ーーーーNEXT MORNINGーーーー





正直・・・驚いた。


いつも通りに起きてあくび混じりにリビングの扉をくぐりすぐにキッチンに入り込んだ瞬間。


予想外で違和感感じる視線に驚いて横を向けば、見事ビクッと肩が揺れた。


オープンキッチンのリビング側からのカウンターテーブルに頬杖つきキッチンを覗き込むように無表情で私を見つめている彼に不意を突かれたのだ。


しかも・・・ものすごくその目が眠そうなんですけど?



「お、おはようございます」


「・・・・・うん、」


「・・・早いですね」


「・・・・寝てないからね」


「はっ!?」


「・・・・正確には・・・・眠れなかった。

・・・安心感ある誰かさんの温もり無くて・・・」



何て大げさな。


そう切り返してやろうかと思ったのに、いつもみたいに大げさな嫌味の追い込みでなく本気で辛そうに顔を覆っての力ない一言に見事言葉が詰まってしまった。


そしてそんな私を特別期待したわけでもないらしい彼は、いちいち反応を伺う様な真似もしてこない。


ただここに来て寝不足の疲労が襲ってきているらしく苦悶の表情でテーブルに突っ伏した。


えっと・・・・。


どう返すのが正解なんだ?


いつもみたいに不満の訴えみたいな物言いだったらやりやすいものを、ここまで本気で切なそうにされると同情すらしてしまいそうで・・・。


今日が休みであるのなら『寝てくれば?』と簡単に言える。


でも惜しい!休みには1日早い金曜日の朝なんだ今は。


どうしたものかと真剣に目の前でぐったりとしている彼を見つめる。


まさかここまで追い詰めるとは思っても・・・予想もしていなかったから次への行動が思いつかず。

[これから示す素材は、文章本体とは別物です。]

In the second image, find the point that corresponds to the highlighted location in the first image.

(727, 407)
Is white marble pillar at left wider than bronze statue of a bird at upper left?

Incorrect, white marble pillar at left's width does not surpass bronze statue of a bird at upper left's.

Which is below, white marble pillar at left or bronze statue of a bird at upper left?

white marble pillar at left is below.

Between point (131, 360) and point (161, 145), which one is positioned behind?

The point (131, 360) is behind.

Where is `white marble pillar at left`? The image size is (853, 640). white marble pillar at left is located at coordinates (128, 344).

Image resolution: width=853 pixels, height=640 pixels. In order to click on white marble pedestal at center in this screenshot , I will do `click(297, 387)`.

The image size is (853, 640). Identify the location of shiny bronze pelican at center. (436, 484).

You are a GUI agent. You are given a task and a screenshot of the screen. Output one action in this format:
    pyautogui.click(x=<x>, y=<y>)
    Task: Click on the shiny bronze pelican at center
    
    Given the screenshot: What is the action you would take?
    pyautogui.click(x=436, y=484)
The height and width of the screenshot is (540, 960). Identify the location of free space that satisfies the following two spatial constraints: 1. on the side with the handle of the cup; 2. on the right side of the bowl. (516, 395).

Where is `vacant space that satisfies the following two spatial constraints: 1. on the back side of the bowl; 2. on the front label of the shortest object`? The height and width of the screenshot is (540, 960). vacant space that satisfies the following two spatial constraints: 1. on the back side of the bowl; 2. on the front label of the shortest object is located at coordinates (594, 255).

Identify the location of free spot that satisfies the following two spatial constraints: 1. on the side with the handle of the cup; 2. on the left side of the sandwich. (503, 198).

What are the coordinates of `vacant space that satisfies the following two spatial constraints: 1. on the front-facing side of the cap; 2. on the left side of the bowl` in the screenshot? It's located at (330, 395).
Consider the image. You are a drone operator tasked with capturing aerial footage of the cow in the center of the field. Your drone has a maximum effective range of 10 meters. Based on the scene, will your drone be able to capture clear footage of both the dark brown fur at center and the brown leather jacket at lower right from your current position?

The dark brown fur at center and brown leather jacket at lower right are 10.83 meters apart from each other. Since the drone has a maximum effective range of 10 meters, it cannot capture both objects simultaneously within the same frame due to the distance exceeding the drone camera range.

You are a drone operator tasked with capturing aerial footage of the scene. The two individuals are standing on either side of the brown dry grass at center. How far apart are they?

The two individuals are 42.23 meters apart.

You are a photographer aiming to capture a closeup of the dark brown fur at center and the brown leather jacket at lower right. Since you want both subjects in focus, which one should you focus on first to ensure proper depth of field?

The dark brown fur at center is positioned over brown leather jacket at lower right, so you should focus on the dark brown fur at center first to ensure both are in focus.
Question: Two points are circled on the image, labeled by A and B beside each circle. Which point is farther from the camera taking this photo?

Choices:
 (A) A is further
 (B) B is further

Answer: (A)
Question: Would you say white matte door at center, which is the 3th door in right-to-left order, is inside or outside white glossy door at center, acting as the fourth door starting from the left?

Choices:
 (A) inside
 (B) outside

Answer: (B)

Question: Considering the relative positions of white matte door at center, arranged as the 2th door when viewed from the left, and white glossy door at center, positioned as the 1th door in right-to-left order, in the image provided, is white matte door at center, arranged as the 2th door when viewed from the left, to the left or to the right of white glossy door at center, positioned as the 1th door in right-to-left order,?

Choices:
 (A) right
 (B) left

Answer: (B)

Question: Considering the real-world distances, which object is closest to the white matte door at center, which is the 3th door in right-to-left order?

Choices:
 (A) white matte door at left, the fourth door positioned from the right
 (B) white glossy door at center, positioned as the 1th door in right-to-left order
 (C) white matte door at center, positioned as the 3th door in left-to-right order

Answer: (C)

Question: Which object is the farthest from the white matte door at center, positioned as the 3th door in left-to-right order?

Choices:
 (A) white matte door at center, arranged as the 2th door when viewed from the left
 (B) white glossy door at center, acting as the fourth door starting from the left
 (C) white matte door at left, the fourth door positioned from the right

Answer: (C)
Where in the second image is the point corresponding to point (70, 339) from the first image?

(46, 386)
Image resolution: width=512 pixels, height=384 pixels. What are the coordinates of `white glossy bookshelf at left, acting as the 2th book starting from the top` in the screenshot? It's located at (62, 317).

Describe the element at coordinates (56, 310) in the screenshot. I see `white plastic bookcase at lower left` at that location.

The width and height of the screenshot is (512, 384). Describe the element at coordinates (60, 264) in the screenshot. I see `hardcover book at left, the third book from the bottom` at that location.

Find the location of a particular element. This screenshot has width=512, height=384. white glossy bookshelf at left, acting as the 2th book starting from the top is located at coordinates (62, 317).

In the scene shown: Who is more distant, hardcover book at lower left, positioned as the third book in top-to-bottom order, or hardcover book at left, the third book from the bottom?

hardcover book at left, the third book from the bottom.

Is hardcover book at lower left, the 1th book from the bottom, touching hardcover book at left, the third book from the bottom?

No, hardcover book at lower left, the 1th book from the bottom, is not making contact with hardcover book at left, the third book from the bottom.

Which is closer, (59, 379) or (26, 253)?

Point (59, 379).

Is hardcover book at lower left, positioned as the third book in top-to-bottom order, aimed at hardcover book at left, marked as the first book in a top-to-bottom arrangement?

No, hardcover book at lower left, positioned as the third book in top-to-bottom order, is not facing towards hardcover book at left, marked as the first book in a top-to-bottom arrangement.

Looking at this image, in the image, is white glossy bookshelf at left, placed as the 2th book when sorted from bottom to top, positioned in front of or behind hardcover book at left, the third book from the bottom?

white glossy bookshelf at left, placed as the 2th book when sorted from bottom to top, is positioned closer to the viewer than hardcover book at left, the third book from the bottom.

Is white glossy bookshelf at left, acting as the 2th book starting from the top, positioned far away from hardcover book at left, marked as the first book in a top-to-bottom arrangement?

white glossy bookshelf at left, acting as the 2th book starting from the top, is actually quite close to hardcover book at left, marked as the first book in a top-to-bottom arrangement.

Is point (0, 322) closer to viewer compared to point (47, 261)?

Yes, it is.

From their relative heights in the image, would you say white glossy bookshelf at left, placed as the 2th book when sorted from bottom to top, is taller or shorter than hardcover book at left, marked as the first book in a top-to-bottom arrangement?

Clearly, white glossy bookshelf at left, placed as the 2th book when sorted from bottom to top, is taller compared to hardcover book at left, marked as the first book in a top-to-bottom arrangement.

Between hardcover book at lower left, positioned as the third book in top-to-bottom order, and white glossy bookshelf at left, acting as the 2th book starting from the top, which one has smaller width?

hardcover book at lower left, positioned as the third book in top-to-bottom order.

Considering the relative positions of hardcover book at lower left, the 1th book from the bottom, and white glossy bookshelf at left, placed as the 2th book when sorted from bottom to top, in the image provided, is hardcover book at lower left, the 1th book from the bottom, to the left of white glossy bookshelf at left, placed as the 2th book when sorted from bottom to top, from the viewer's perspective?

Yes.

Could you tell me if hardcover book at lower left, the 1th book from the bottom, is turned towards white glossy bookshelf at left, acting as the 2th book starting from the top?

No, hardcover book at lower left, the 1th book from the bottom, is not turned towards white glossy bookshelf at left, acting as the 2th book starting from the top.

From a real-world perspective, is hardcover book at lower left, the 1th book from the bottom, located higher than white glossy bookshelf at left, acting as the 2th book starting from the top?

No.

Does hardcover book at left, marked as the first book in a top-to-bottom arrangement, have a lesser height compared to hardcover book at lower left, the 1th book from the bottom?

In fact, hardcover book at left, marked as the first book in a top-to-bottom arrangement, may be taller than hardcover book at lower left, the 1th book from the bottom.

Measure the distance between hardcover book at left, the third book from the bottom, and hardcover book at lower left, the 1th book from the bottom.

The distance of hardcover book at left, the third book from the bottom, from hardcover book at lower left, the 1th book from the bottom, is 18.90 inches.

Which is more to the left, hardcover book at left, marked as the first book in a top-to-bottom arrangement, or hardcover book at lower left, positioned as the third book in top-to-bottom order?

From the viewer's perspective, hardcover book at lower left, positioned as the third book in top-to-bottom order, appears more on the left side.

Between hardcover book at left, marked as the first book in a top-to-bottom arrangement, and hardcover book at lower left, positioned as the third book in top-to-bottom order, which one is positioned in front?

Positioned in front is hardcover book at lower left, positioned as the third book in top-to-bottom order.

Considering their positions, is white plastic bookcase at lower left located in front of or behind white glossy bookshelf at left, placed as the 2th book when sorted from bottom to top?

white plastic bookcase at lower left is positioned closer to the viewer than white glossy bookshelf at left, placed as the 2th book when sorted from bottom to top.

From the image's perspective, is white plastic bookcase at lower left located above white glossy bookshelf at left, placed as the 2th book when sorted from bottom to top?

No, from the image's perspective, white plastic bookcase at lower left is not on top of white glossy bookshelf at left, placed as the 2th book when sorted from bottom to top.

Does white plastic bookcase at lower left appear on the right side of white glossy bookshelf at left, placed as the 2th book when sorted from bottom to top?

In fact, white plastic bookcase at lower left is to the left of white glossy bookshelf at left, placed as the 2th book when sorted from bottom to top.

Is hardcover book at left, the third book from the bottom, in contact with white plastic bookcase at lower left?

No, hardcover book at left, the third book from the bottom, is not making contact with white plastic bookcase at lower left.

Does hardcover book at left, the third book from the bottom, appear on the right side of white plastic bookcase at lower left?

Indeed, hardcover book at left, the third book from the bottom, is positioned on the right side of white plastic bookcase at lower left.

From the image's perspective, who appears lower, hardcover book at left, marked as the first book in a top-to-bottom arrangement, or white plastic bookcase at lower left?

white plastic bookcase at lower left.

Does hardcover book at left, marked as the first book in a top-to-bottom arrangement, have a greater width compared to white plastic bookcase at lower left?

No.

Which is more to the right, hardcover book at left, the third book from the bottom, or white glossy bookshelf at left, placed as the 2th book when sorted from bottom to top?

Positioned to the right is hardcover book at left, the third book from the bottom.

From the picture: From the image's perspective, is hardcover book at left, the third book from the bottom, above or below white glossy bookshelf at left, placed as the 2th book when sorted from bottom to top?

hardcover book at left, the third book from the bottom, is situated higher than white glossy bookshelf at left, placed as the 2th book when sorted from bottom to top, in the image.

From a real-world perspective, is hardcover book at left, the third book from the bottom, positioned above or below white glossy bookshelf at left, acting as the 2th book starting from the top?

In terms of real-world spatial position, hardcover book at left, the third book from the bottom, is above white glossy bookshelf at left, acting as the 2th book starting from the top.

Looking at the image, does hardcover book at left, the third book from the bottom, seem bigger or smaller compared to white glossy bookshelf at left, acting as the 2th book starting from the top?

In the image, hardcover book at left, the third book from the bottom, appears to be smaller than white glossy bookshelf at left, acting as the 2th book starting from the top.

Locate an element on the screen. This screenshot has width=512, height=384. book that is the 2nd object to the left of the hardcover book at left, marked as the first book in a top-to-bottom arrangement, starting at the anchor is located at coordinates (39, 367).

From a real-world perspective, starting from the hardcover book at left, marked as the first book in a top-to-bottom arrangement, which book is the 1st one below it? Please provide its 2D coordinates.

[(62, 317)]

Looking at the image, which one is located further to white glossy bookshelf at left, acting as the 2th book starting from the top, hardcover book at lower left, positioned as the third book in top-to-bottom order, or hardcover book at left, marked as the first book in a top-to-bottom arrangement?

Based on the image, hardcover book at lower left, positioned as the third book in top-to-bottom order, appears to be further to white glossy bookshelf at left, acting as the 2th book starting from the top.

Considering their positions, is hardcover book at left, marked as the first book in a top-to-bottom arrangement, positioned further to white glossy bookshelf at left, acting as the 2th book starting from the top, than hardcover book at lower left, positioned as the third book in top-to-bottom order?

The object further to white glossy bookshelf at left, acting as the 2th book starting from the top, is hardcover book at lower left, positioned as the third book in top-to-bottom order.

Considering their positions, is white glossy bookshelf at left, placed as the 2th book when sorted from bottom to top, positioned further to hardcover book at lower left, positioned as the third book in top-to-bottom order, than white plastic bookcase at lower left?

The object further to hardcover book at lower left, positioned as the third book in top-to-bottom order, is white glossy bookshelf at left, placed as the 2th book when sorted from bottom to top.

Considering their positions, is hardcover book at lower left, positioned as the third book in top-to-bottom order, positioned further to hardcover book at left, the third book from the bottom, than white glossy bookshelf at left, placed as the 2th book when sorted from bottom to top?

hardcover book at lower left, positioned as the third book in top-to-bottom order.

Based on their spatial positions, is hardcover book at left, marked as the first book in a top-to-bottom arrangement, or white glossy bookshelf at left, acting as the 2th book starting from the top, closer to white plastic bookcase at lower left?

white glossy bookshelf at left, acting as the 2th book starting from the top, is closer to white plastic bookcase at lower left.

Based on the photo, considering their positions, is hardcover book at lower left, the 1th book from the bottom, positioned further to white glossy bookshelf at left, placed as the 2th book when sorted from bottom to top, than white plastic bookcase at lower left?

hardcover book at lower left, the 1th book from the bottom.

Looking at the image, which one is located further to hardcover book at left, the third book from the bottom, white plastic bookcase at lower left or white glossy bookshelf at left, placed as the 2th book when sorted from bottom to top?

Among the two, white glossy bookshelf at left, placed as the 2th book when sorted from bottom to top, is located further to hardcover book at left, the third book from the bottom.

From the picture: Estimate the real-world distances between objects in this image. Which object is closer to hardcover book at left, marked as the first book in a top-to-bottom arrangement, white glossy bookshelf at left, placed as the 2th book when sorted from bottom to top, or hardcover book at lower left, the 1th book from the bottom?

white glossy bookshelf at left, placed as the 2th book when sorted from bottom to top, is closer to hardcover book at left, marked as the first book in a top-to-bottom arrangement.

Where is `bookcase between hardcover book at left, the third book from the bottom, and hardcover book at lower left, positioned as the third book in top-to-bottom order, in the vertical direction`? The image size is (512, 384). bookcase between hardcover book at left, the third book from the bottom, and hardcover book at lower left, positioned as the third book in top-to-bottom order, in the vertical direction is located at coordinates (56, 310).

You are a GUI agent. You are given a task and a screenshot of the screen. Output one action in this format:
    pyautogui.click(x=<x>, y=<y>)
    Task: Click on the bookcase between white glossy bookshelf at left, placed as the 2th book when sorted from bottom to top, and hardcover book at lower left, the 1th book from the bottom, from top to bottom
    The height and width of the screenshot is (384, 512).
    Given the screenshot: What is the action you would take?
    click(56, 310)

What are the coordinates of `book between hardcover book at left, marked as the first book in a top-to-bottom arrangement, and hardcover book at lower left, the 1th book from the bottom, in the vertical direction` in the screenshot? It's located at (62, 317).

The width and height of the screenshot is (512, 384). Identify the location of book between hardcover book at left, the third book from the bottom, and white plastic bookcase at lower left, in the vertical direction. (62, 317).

それでもごく自然に無意識で伸びた指先が躊躇う事なく乱れた彼の髪にそっと触れた。


そのまま労わるように頭を撫でれば、表情は捉えられないけれどゆっくり息を吐き力を抜いたのが分かる。


何か・・・・体に優しい物でも・・・。


ようやくまともに働いた頭で温かい飲み物でも用意しようかと撫でていた指先をそっと離せば。



「・・っ・・・」



すかさず絡み付いてきた彼の指先がそっと私の指先を頭に戻し、満足したように絡めていた手を静かに離した。



「・・・・・気持ちいいから・・・もう少し、」


「でも・・・何か体が休まる飲み物でも淹れて差し上げようかと・・」


「いらない・・・・、千麻ちゃんが触ってくれてるほうが効果抜群だし・・・」



相も変わらず突っ伏したままの姿の表情は読めない。


でも、さっきよりは確かに安堵感じるその声音に言葉に逆らえるはずもなく、それが一番効果的だというのならどうして逆らえようか・・・。


だって・・・皮肉や嫌味を交わすのが常だろうとも・・・。


基本私はあなたに【従順】な妻なのですから・・・。